Ma qualunque sia stato il patto diero le quinte, alla Casa Bianca l'esser stati pubblicamente svergognati dalla CIA non deve essere andato giù fino in fondo. Ed infatti qualche giorno fa Tenet si è lamentato che qualcuno vicino a Bush abbia voluto a tutti i costi sapere chi fosse l'agente CIA a cui Wilson aveva affidato la notizia del documento falso, per poi rivelarlo in pubblico (tramite una "soffiata" ad un giornalista condiscendente, che ne ha fatto un articolo sul Chicago Times) e bruciargli così l'intera carriera.
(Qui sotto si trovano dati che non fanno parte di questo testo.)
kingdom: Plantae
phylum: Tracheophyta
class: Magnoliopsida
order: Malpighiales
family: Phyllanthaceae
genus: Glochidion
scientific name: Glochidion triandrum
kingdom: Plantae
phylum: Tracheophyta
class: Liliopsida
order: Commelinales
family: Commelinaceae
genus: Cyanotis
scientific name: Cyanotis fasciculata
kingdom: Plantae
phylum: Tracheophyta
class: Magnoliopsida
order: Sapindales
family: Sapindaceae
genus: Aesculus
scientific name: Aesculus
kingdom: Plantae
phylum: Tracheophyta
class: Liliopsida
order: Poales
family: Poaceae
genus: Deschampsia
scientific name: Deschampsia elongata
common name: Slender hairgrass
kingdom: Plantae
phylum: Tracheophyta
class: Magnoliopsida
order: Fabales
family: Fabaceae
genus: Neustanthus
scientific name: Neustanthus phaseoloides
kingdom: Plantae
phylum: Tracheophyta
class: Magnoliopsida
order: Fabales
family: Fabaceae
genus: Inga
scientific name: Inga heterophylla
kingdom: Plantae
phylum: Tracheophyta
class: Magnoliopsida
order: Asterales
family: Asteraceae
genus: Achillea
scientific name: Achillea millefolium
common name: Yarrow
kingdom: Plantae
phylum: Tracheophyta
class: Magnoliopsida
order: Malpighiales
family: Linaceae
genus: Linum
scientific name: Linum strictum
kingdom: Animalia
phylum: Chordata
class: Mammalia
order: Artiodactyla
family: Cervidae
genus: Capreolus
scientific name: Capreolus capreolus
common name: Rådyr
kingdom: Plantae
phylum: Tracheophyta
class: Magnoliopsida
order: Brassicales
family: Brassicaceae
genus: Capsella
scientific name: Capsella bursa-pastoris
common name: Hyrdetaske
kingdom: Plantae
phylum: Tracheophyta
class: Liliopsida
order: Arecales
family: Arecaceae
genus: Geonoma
Rivelare il nome di un agente "undercover" significa infatti non solo fargli cambiare mestiere, ma anche bruciare tutta la ragnatela di fonti che questo si è pazientemente costruito negli anni, esponendole inoltre a potenziali vendette.
L'intenzione di ripicca da parte della Casa Bianca, già ovvia di per sè, diventava innegabile nel momento in cui si scopriva che l'agente bruciato era proprio la moglie di Wilson, ovvero il responsabile primo della pubblica vergogna.
Fin qui, i fatti descritti nell'articolo precedente (
"Ma chi comanda in America?"), che li inseriva nel contesto di una prolungata guerra per il potere fra CIA e Casa Bianca.
Ora, il piccolo particolare trascurato dalla Casa Bianca (a dimostrazione di quanto loro si ritengano al di sopra della legge) è che appunto la rivelazione dell'identità di un agente segreto sia un gravissimo crimine federale (da parte di chi la fa, ma non del giornalista che la divulga, che agisce invece nel nome del diritto all'informazione). E' stato riesumato per l'occasione anche un video di Bush padre, il quale diceva testualmente "non c'è nessuno che meriti il mio disprezzo più di colui che riveli l'identità di un agente segreto". Quello che parlava infatti, oltre ad essere in quel momento il presidente degli Stati Uniti, era anche l'ex-capo della CIA, ovvero un predecessore di Tenet.
Dopo i farfugliamenti iniziali della Condolezza, sembra ormai certo che il responsabile della soffiata sia Karl Rowe in persona. Se così fosse (e ormai pare improbabile il contrario), questo significherebbe - guarda caso - l'unica persona in tutta la Casa Bianca che non può essere punita come parte dell'amministrazione (ricordate, non compare sul libro paga?). Peccato però che sia anche il compagno di giochi preferito del presidente, e diventerà difficile far credere ad un'intera nazione che Bush non fosse al corrente di questo crimine in corso di svolgimento.
Questo incidente rischia davvero di trasformarsi nell'arma che i democratici cercano disperatamente da tempo, per mettere fine ad un'amministrazione che sta trascinando l'America in una caduta senza fondo su tutti i fronti: morale, economico, sociale, e di credibilità mondiale a tutti i livelli.
Una caduta che potrebbe anche regalarci, fra qualche giorno, l'elezione di un culturista austriaco reinventatosi attore, a governatore della sesta potenza economica al mondo, la California.
A noi italiani, in genere, l'America piace poco, ma di fronte a questi fatti credo venga a tutti la voglia di salvare almeno quel poco di buono che ha.